PROBLEM DESCRIPTION:
The span to copy runs from the line containing "middle tip: (96, 186)" to the last line below. Copy it exactly, with nothing else.

DATA TO PROCESS:
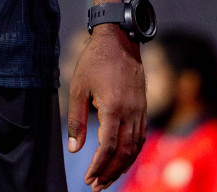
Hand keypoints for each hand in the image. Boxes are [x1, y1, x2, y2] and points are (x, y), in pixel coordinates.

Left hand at [67, 25, 146, 190]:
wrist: (119, 40)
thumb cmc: (94, 61)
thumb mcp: (78, 88)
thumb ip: (76, 120)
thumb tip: (74, 149)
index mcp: (113, 108)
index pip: (108, 147)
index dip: (99, 166)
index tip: (88, 178)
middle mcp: (131, 113)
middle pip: (124, 153)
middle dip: (110, 172)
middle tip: (96, 186)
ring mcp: (140, 110)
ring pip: (135, 148)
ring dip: (122, 167)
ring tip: (107, 179)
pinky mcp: (143, 107)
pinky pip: (140, 137)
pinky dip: (132, 153)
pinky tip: (122, 161)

TASK RESPONSE:
middle tip: (96, 186)
ring mcp: (140, 110)
ring pip: (135, 148)
ring dip: (122, 167)
ring tip: (107, 179)
pinky mcp: (143, 107)
pinky pip: (140, 137)
pinky dip: (132, 153)
pinky tip: (122, 161)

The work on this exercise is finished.